Il est impossible de ne pas exprimer le regret que la loi provisoire, en vertu de laquelle toute immunité possible est accordée aux grains et aux farines jusqu’à la récolte prochaine, n’ait pas fait partager les mêmes faveurs aux viandes salées. L’Amérique, si elle y était sollicitée par la modération de nos douanes, nous en fournirait à de très favorables conditions. C’est une nourriture que l’hygiène approuve lorsque les populations ne s’y livrent pas exclusivement, et ont la faculté de la mêler de légumes frais. Les Anglais de toutes les classes en consomment beaucoup plus que nous, et on ne voit pas que leur race s’en abâtardisse. Chez nous, où, relativement au taux ordinaire des salaires, la viande est à un prix excessif, et où cependant il serait essentiel d’introduire dans l’alimentation des classes ouvrières une forte proportion de denrées animales, les salaisons de l’Amérique présentent une ressource dont nous serions coupables de ne pas profiter. Dans notre manie de taxer toute chose à l’entrée, et d’établir de préférence des taxes prohibitives, nous avons mis sur les salaisons de porc, qui seraient les plus recherchées de toutes, un droit de quatre sous par livre. Aussi le peu qui nous en arrive est-il réexporté [1].
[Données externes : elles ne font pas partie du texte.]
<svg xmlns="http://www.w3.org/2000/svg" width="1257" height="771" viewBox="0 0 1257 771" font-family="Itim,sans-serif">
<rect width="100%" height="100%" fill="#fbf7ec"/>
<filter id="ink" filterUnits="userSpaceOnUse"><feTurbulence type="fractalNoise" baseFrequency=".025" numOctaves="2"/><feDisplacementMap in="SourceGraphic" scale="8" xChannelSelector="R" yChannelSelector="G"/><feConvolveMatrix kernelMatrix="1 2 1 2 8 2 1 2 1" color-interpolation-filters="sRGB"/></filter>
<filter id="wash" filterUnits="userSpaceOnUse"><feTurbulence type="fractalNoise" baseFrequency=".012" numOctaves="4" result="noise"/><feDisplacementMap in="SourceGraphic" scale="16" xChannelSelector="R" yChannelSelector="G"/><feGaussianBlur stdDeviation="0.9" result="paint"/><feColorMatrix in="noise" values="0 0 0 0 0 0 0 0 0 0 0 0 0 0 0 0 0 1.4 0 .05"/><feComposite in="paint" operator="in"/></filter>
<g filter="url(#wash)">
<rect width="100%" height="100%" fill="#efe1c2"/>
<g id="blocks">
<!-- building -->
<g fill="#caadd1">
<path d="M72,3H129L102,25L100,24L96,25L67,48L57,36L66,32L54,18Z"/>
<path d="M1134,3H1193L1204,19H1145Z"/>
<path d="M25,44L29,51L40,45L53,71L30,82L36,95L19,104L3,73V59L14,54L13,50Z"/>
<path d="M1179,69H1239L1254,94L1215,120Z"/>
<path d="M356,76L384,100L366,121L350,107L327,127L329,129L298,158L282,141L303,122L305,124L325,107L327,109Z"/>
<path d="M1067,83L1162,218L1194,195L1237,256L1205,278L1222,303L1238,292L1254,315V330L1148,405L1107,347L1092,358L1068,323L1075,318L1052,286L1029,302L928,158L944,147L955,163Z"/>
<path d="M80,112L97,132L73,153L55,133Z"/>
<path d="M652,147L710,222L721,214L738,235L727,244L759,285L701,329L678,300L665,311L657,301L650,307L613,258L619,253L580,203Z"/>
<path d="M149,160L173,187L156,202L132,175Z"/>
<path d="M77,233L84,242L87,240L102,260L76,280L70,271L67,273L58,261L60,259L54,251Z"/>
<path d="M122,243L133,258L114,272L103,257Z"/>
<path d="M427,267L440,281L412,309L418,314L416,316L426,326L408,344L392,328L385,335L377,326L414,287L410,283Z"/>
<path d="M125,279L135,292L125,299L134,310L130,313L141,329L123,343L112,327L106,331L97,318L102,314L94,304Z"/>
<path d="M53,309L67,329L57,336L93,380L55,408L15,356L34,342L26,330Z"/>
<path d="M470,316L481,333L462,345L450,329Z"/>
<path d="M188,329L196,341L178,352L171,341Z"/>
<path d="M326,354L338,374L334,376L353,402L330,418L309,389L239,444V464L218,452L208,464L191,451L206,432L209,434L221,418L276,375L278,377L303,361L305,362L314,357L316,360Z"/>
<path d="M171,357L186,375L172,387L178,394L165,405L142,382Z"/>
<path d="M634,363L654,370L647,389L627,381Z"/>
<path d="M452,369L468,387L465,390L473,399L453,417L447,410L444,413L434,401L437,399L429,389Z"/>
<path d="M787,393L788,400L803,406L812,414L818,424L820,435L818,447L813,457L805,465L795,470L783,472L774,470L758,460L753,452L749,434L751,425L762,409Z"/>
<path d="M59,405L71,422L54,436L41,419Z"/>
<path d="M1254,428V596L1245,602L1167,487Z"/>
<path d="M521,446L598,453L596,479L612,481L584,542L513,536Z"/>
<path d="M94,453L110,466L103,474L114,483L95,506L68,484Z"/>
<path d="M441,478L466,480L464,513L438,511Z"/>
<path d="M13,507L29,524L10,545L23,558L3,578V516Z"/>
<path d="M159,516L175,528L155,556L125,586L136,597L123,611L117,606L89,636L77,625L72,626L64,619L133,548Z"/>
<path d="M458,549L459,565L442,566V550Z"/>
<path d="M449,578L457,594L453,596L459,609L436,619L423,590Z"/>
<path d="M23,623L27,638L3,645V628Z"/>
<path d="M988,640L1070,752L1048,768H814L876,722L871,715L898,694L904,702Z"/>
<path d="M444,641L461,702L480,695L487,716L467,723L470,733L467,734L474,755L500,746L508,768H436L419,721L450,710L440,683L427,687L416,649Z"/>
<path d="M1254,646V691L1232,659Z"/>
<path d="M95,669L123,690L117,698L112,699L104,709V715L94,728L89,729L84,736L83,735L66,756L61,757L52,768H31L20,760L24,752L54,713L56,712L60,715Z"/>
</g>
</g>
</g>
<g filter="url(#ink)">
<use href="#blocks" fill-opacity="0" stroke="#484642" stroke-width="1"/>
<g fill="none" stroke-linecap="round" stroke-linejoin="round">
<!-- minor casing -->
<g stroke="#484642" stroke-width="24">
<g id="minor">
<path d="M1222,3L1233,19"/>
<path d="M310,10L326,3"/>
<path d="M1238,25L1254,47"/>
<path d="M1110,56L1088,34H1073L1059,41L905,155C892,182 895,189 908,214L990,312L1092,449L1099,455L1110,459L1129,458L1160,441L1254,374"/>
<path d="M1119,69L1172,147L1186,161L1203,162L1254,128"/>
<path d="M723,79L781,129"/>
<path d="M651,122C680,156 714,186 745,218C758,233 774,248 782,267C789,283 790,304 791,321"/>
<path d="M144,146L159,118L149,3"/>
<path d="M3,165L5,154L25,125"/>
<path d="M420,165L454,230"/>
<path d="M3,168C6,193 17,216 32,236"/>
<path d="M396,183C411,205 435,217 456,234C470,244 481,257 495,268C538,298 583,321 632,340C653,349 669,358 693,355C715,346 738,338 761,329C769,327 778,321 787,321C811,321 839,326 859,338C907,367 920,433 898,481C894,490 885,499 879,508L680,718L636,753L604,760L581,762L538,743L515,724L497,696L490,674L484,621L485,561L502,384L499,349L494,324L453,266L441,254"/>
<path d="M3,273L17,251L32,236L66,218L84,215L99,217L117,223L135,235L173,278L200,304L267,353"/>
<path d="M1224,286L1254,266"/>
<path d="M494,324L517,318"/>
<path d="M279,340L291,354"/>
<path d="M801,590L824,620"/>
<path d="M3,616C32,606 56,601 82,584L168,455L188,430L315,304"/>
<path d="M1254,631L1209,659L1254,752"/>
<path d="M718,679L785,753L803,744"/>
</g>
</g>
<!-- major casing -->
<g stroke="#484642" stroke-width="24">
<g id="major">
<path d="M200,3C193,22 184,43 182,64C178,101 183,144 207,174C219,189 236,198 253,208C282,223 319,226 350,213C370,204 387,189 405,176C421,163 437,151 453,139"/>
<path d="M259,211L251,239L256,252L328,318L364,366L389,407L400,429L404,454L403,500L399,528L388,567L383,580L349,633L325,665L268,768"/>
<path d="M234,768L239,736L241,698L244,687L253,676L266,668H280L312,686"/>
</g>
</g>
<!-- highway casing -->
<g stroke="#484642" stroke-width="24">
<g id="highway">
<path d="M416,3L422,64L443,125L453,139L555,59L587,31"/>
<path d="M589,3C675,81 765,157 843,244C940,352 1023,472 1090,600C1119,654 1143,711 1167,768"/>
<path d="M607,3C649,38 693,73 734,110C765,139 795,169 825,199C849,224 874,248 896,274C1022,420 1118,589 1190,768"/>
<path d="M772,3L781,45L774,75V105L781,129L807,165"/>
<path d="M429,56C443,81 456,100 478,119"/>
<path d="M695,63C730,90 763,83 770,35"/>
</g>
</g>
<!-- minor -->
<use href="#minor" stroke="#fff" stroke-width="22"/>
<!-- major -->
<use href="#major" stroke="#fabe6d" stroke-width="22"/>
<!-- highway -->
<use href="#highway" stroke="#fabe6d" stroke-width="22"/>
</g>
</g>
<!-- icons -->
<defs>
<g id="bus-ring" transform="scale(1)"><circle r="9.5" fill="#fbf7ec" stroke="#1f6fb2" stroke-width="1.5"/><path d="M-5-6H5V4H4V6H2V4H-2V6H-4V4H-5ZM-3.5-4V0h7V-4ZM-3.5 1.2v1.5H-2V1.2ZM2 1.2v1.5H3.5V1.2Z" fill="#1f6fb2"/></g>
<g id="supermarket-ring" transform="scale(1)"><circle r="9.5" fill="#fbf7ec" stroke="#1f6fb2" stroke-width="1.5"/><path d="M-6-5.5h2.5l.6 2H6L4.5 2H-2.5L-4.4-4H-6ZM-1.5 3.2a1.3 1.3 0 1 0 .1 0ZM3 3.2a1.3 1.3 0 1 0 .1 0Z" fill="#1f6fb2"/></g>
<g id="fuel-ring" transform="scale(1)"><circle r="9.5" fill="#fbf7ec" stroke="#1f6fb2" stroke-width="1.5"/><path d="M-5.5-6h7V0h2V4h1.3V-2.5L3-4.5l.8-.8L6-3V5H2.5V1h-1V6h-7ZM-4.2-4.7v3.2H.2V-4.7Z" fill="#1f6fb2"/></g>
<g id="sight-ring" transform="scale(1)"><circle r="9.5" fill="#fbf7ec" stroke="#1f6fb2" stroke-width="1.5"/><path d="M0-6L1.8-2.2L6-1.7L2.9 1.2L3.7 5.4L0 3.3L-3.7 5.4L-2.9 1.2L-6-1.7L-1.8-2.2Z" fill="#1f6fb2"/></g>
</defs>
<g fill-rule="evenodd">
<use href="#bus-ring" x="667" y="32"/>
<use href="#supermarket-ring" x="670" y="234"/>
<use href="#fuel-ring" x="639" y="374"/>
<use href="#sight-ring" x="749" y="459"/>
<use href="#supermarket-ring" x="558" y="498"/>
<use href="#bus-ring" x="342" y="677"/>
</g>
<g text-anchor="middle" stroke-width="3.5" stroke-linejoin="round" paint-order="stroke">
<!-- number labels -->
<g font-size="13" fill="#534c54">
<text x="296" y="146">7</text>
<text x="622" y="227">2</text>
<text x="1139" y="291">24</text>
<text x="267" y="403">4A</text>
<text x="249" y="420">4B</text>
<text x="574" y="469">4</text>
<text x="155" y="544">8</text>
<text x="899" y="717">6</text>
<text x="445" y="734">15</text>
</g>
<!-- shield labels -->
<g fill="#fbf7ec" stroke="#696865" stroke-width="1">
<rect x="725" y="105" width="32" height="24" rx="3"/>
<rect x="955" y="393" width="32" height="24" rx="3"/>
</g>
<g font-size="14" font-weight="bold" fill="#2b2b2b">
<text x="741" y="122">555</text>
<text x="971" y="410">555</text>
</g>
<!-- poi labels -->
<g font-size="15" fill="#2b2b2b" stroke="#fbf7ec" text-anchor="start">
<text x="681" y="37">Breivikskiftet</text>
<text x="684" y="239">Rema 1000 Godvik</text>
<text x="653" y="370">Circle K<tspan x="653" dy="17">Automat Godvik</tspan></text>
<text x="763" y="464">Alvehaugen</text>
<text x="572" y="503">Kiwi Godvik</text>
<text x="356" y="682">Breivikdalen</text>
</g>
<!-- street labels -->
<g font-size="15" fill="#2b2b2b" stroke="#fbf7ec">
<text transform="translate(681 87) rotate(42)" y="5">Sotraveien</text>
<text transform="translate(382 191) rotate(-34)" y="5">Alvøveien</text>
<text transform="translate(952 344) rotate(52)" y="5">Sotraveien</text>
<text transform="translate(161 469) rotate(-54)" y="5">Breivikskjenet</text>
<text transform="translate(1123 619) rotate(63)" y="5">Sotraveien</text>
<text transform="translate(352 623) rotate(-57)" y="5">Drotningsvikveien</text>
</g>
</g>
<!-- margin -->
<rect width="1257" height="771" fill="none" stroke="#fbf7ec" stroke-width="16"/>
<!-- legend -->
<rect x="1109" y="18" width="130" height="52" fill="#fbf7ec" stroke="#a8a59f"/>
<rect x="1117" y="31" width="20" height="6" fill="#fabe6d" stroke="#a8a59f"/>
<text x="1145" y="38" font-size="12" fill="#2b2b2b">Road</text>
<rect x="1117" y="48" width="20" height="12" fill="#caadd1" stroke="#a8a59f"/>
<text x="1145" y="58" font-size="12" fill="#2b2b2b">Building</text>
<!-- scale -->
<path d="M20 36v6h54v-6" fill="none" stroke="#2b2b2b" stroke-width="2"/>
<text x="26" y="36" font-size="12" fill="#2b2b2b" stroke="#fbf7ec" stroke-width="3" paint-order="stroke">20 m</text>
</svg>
L’exportation des grains devrait être libre à plus forte raison. Notre législation semble l’autoriser, mais en la soumettant à un droit mobile qui l’interdit souvent. C’est préjudiciable à l’agriculture et de fait sans utilité pour les populations. Au premier abord, il semble qu’en empêchant une partie des blés de la Basse-Bretagne, par exemple, de se rendre en Angleterre, ou en Belgique, ou en Hollande, vous serviez les intérêts du consommateur français : ce n’est qu’un faux-semblant. Ce serait avantageux, en effet, à nos consommateurs, si toute la population française était concentrée dans la Basse-Bretagne, et encore alors, dans les mauvaises années surtout, ce blé resterait-il de lui-même, sans que la loi eût à le lui enjoindre ; mais le consommateur marseillais ou lyonnais, dont vous prétendez faire le bien en retenant le blé de la

  1. D’après le Tableau du commerce, en 1844 la France a reçu de l’étranger 412,918 kilogrammes de salaison de porc, dont 264,083 de l’Amérique du Nord. 118,462 kilogrammes seulement, estimés officiellement à 82,924 fr., sont entrés dans la consommation française. Quant aux salaisons de boeuf, il en est arrivé dans nos ports 675,000 kilog., dont 607,127 des États-Unis. 9,844 seulement, évalués à 6,891 fr., sont passés dans la consommation.